The Maine State Police Crime Laboratory examined the knife seized during Hanna’s traffic stop and found a single DNA profile that belonged to neither Jim Pearson or Clifford Nadeau. Investigators are still searching for the weapon or weapons that killed Pearson and wounded Nadeau.
Meanwhile, his former friends and co-workers question whether they missed signs that Hanna might have been spiraling out of control. They didn’t know he was struggling with mental illness. Some wondered if they had narrowly missed a brush with a violence themselves.
“There were kind of indicators there,” said a 23-year-old man who used to hang out with Hanna at USM. When Hanna was high, he would claim he knew all of life’s answers, including “our purpose on the physical plane,” the former friend said. He had the impression “this kid is missing a little bit of screws there," the friend said, but otherwise found Hanna “a genuine guy.”
“He was just a scared boy trying to make it in this world and if anything, yes, his crimes were heinous, unforgivable, inexcusable, but he needs help more than anything,” the former friend said. “We want to know why he did it. Why? What put him on the course to do this?”
For Dennis Holmes, Jim Pearson’s close friend and neighbor, the answers to those questions don’t matter.
“I have empathy for people who are addicted or have mental illness, whatever it might be," Holmes said, "but when it’s this close, I don’t give a damn.”
That Sunday morning, Holmes said, he was tinkering in the garage. Now he wonders whether his friend would still be alive if he had simply stopped by to shoot the breeze and smoke a cigar. Holmes can’t wrap his mind around the cruel and indiscriminate circumstances of Pearson’s death.
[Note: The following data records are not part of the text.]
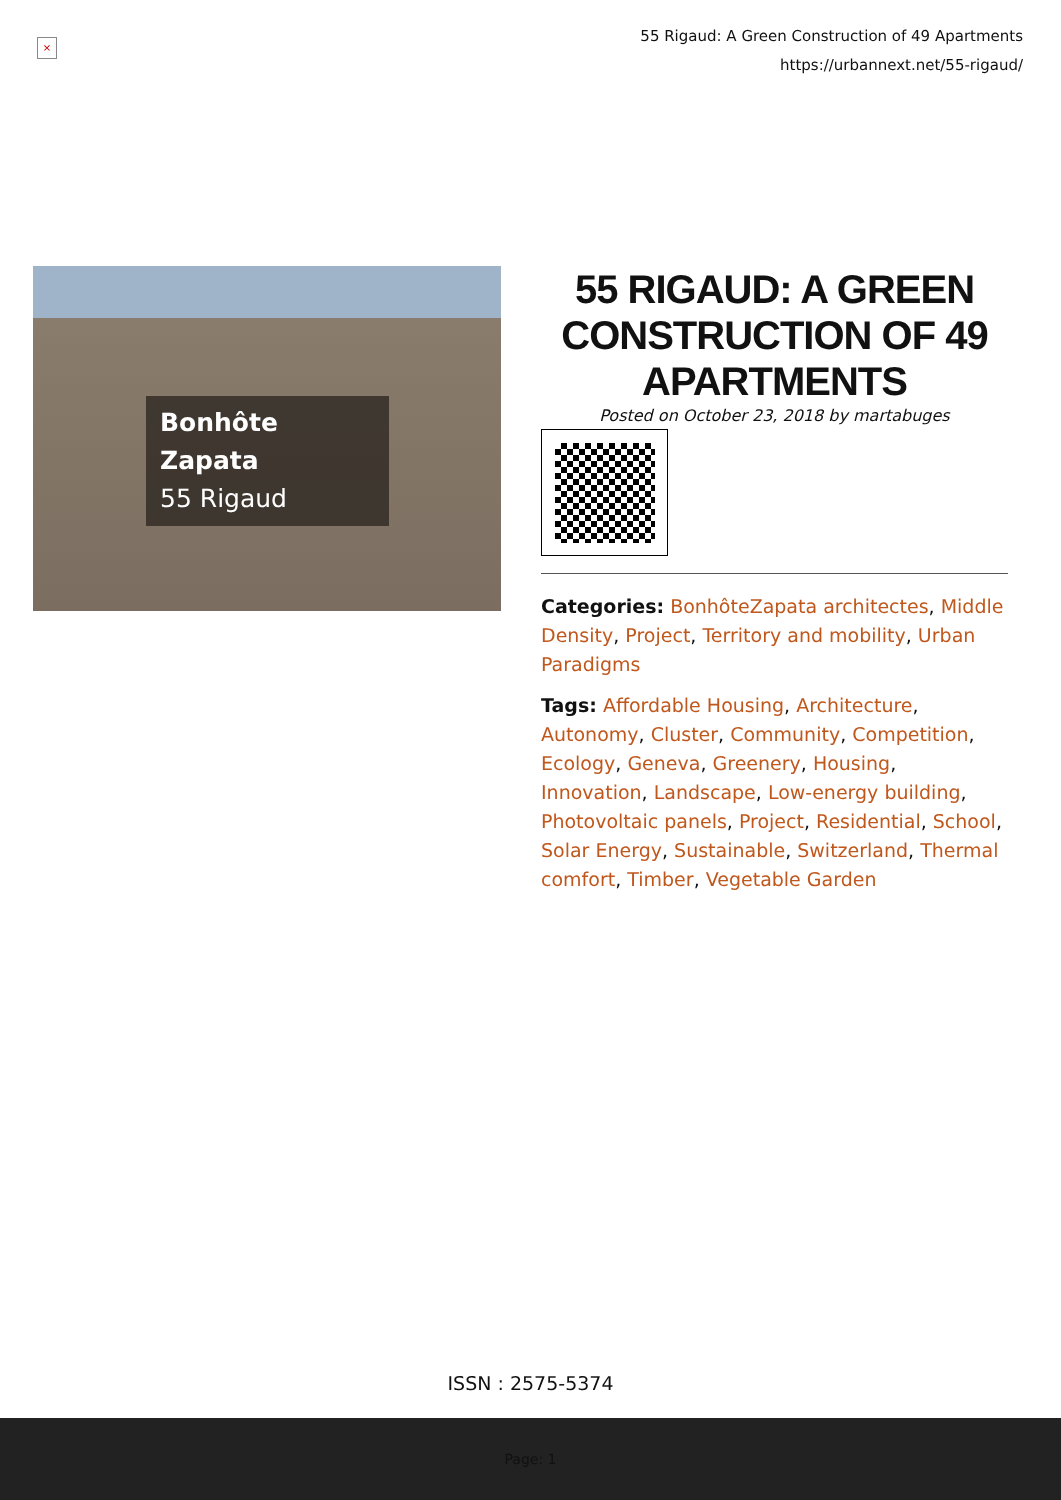×
55 Rigaud: A Green Construction of 49 Apartments
https://urbannext.net/55-rigaud/
Bonhôte Zapata
55 Rigaud
55 RIGAUD: A GREEN CONSTRUCTION OF 49 APARTMENTS
Posted on October 23, 2018 by martabuges
Categories: BonhôteZapata architectes, Middle Density, Project, Territory and mobility, Urban Paradigms
Tags: Affordable Housing, Architecture, Autonomy, Cluster, Community, Competition, Ecology, Geneva, Greenery, Housing, Innovation, Landscape, Low-energy building, Photovoltaic panels, Project, Residential, School, Solar Energy, Sustainable, Switzerland, Thermal comfort, Timber, Vegetable Garden
ISSN : 2575-5374
Page: 1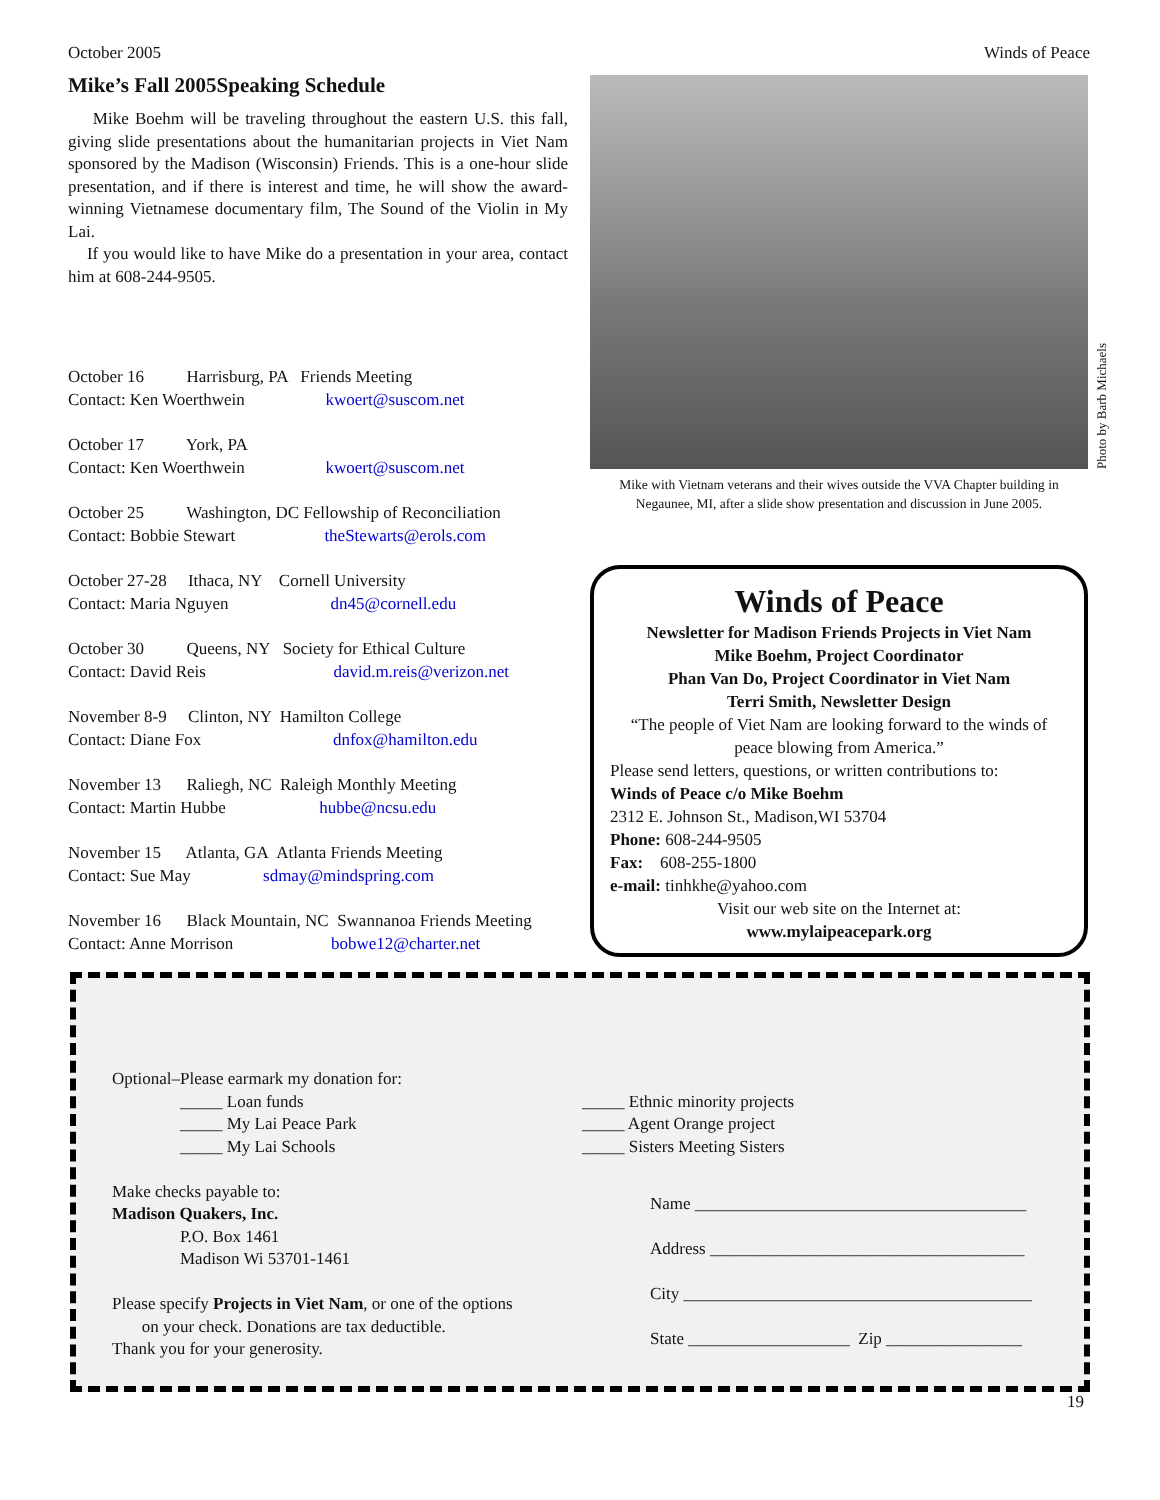October 2005 Winds of Peace
Mike’s Fall 2005Speaking Schedule
Mike Boehm will be traveling throughout the eastern U.S. this fall, giving slide presentations about the humanitarian projects in Viet Nam sponsored by the Madison (Wisconsin) Friends. This is a one-hour slide presentation, and if there is interest and time, he will show the award-winning Vietnamese documentary film, The Sound of the Violin in My Lai.
If you would like to have Mike do a presentation in your area, contact him at 608-244-9505.
October 16 Harrisburg, PA Friends Meeting
Contact: Ken Woerthwein kwoert@suscom.net
October 17 York, PA
Contact: Ken Woerthwein kwoert@suscom.net
October 25 Washington, DC Fellowship of Reconciliation
Contact: Bobbie Stewart theStewarts@erols.com
October 27-28 Ithaca, NY Cornell University
Contact: Maria Nguyen dn45@cornell.edu
October 30 Queens, NY Society for Ethical Culture
Contact: David Reis david.m.reis@verizon.net
November 8-9 Clinton, NY Hamilton College
Contact: Diane Fox dnfox@hamilton.edu
November 13 Raliegh, NC Raleigh Monthly Meeting
Contact: Martin Hubbe hubbe@ncsu.edu
November 15 Atlanta, GA Atlanta Friends Meeting
Contact: Sue May sdmay@mindspring.com
November 16 Black Mountain, NC Swannanoa Friends Meeting
Contact: Anne Morrison bobwe12@charter.net
Photo by Barb Michaels
Mike with Vietnam veterans and their wives outside the VVA Chapter building in Negaunee, MI, after a slide show presentation and discussion in June 2005.
Winds of Peace
Newsletter for Madison Friends Projects in Viet Nam
Mike Boehm, Project Coordinator
Phan Van Do, Project Coordinator in Viet Nam
Terri Smith, Newsletter Design
“The people of Viet Nam are looking forward to the winds of peace blowing from America.”
Please send letters, questions, or written contributions to:
Winds of Peace c/o Mike Boehm
2312 E. Johnson St., Madison,WI 53704
Phone: 608-244-9505
Fax: 608-255-1800
e-mail: tinhkhe@yahoo.com
Visit our web site on the Internet at:
www.mylaipeacepark.org
Optional–Please earmark my donation for:
_____ Loan funds
_____ My Lai Peace Park
_____ My Lai Schools
Make checks payable to:
Madison Quakers, Inc.
P.O. Box 1461
Madison Wi 53701-1461
Please specify Projects in Viet Nam, or one of the options
on your check. Donations are tax deductible.
Thank you for your generosity.
_____ Ethnic minority projects
_____ Agent Orange project
_____ Sisters Meeting Sisters
Name _______________________________________
Address _____________________________________
City _________________________________________
State ___________________ Zip ________________
19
“If [Jim’s wife, Nancy] would called me and told me he dropped of a heart attack in the driveway, I would have felt bad. But it would have been much easier to grasp than what actually happened,” Holmes said.
Pearson’s daughter, Mary, takes some solace in the fact that her father didn’t suffer long, clinging to life with tubes and monitors and struggling to remember the names of his children.
“He wouldn’t want that. Nobody wants that,” she said, her voice breaking on a snow-doused winter afternoon at Beech Ridge Farm. A few of her father’s cigarette butts still littered the railing along the front porch near his favorite chair. No one had had the heart to sweep them up.
Emily Sweeney of the Globe staff contributed to this report.